Directions
Return all the data verbatim but without images.

START Supplied entries

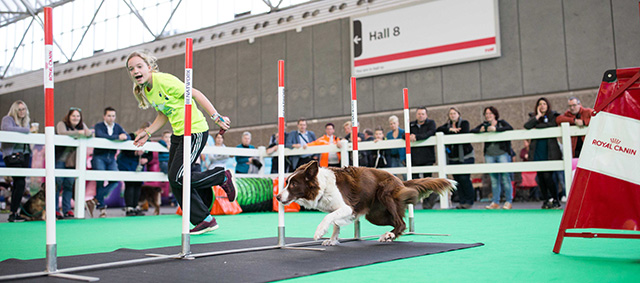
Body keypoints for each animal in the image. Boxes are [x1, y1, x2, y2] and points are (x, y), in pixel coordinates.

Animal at [276, 162, 456, 246]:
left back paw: (388, 235)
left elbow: (329, 218)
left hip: (385, 195)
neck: (322, 186)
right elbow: (336, 224)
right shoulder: (341, 209)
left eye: (293, 185)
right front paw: (332, 240)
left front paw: (320, 232)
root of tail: (401, 182)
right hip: (376, 215)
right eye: (286, 182)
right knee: (398, 223)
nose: (277, 197)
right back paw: (389, 235)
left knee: (401, 223)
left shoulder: (348, 207)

END Supplied entries

Expected output
Body keypoints for each animal in the image. Boxes are [x1, y1, x2, y2] and points are (x, y), in pixel coordinates.

Animal at [276, 162, 456, 246]:
left back paw: (388, 235)
left elbow: (329, 218)
left hip: (385, 195)
neck: (322, 186)
right elbow: (336, 224)
right shoulder: (341, 209)
left eye: (293, 185)
right front paw: (332, 240)
left front paw: (320, 232)
root of tail: (401, 182)
right hip: (376, 215)
right eye: (286, 182)
right knee: (398, 223)
nose: (277, 197)
right back paw: (389, 235)
left knee: (401, 223)
left shoulder: (348, 207)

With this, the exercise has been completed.